Using CBT to keep relapses at bay
I first referred myself for CBT with my local Improving Access to Psychological Therapies (IAPT) service in 2014.
I was assigned a course of twelve sessions with a High-Intensity CBT therapist.
The course worked wonders for me and by the end of it, I was able to do many things I couldn’t do before. This includes buses, trains, restaurants, cinemas, and even a long-haul flight to my brother’s wedding in America.
It’s important to understand that I was not cured at the end of the course, despite the successes I achieved. I was taught the coping skills and tools that I needed to start my journey of recovery. CBT teaches you skills that you can use every day, and I use them all the time to prevent relapses.

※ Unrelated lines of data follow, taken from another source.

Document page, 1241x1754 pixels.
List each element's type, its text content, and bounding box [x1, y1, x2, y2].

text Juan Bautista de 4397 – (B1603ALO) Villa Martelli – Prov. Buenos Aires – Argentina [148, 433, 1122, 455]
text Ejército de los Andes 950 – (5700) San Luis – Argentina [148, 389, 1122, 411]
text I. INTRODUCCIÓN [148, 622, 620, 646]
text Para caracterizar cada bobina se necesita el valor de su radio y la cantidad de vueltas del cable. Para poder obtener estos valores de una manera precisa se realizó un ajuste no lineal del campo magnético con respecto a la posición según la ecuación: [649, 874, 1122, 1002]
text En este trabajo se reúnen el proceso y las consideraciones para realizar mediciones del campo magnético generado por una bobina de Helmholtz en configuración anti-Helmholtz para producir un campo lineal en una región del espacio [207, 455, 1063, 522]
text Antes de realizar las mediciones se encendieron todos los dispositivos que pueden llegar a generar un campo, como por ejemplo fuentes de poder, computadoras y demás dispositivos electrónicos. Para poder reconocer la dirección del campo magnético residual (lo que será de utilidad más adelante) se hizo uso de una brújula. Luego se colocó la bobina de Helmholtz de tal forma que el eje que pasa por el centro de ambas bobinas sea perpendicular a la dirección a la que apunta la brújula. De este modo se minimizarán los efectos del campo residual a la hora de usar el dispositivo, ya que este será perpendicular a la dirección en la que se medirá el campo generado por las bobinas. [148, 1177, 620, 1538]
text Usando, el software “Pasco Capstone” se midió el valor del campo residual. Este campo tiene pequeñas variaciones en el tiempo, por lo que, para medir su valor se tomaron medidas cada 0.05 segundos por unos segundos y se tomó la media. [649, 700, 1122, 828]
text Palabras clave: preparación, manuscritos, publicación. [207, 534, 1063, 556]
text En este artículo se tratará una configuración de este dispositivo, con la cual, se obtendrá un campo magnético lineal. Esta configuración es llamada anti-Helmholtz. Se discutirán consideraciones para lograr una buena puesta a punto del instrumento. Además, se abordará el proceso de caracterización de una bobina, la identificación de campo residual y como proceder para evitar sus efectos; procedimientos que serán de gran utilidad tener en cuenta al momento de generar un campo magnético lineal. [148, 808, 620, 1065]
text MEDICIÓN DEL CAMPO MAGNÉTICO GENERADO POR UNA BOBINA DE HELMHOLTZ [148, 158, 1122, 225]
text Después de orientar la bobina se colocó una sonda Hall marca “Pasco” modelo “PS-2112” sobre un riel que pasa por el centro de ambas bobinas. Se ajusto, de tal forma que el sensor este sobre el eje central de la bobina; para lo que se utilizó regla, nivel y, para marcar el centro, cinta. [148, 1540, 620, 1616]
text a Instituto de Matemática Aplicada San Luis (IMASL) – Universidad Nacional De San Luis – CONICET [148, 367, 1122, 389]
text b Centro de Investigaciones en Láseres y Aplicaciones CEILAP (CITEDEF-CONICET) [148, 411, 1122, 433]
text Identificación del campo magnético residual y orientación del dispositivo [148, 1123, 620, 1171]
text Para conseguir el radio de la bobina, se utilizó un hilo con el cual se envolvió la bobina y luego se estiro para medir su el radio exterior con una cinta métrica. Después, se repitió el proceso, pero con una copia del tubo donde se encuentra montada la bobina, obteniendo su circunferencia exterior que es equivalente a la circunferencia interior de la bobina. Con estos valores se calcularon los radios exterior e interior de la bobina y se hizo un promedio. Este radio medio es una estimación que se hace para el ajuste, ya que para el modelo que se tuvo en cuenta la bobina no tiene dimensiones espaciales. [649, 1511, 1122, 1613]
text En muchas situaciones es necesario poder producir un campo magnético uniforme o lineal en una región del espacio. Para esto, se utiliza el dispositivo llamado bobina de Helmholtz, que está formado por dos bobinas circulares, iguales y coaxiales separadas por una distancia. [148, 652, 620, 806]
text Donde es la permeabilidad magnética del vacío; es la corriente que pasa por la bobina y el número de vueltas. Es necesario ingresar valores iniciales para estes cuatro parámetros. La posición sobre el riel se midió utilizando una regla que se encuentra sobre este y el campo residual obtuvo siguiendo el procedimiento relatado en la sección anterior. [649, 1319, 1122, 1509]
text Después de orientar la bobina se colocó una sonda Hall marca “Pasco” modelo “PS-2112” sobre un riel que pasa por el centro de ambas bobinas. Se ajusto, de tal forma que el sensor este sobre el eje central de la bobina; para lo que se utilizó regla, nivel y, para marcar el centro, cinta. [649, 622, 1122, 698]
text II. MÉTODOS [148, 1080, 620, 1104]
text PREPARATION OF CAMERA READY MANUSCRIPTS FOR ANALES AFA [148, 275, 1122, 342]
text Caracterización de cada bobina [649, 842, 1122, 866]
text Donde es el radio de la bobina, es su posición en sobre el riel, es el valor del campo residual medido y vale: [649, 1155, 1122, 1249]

When you suffer from a lapse
Firstly, go easy on yourself. If you’re experiencing high levels of stress or something has triggered your anxiety, it’s not your fault. Practice self-care and be kind to yourself.
Then, write down what is giving you anxiety, and what you are avoiding. You can then plan to start exposing yourself to it again, using CBT coping skills to help.
When I first experience a lapse, I am terrified. I’m convinced that my anxiety is coming back in full swing, ready to ruin my life again. That fear is what gives me the persistence to keep practising CBT and to keep exposing myself to the things that scare me, and I always manage to stop the lapse in its tracks.